Source data:
☆ ☆ ☆ ☆
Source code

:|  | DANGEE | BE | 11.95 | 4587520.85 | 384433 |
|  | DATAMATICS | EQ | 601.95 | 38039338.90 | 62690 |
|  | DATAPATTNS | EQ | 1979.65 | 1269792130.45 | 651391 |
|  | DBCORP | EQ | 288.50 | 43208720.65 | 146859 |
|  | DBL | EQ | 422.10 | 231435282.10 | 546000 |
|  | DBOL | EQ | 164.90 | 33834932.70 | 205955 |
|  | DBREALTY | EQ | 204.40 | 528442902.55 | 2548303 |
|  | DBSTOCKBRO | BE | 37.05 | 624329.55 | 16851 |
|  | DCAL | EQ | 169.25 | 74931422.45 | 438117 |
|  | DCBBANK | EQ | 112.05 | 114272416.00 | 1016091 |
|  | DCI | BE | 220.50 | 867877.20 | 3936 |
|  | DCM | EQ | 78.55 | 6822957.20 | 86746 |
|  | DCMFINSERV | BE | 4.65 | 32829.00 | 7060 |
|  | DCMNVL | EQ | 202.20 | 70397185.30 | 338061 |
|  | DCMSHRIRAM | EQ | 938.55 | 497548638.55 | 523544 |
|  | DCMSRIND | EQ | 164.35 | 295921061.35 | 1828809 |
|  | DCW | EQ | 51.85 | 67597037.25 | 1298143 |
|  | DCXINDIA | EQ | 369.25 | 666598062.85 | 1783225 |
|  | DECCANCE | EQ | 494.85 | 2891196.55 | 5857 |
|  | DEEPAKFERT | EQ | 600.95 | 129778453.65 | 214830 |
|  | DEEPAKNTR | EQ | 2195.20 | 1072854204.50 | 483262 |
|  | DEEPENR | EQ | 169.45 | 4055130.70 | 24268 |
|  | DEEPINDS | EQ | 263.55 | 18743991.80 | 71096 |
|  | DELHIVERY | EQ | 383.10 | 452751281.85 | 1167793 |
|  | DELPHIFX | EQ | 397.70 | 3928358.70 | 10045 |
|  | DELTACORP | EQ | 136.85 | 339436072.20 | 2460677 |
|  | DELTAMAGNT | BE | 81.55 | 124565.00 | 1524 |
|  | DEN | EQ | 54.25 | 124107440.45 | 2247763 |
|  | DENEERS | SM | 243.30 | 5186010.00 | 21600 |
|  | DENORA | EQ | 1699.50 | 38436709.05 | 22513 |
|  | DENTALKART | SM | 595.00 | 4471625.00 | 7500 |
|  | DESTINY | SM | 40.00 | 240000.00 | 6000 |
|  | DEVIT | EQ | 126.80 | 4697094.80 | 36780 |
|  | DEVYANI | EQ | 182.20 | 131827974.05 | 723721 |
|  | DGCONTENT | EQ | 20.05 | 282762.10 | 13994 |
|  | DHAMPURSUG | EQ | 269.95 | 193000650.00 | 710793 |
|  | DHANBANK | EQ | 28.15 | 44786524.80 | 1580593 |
☆ ☆ ☆ ☆
### REQUIRED ACTION
Within the records above, the line carrying "5186010.00 | 21600 |" starts the range and the last line ends it. Set down that range exactly.

### RESULT FOR THIS EXERCISE
|  | DENEERS | SM | 243.30 | 5186010.00 | 21600 |
|  | DENORA | EQ | 1699.50 | 38436709.05 | 22513 |
|  | DENTALKART | SM | 595.00 | 4471625.00 | 7500 |
|  | DESTINY | SM | 40.00 | 240000.00 | 6000 |
|  | DEVIT | EQ | 126.80 | 4697094.80 | 36780 |
|  | DEVYANI | EQ | 182.20 | 131827974.05 | 723721 |
|  | DGCONTENT | EQ | 20.05 | 282762.10 | 13994 |
|  | DHAMPURSUG | EQ | 269.95 | 193000650.00 | 710793 |
|  | DHANBANK | EQ | 28.15 | 44786524.80 | 1580593 |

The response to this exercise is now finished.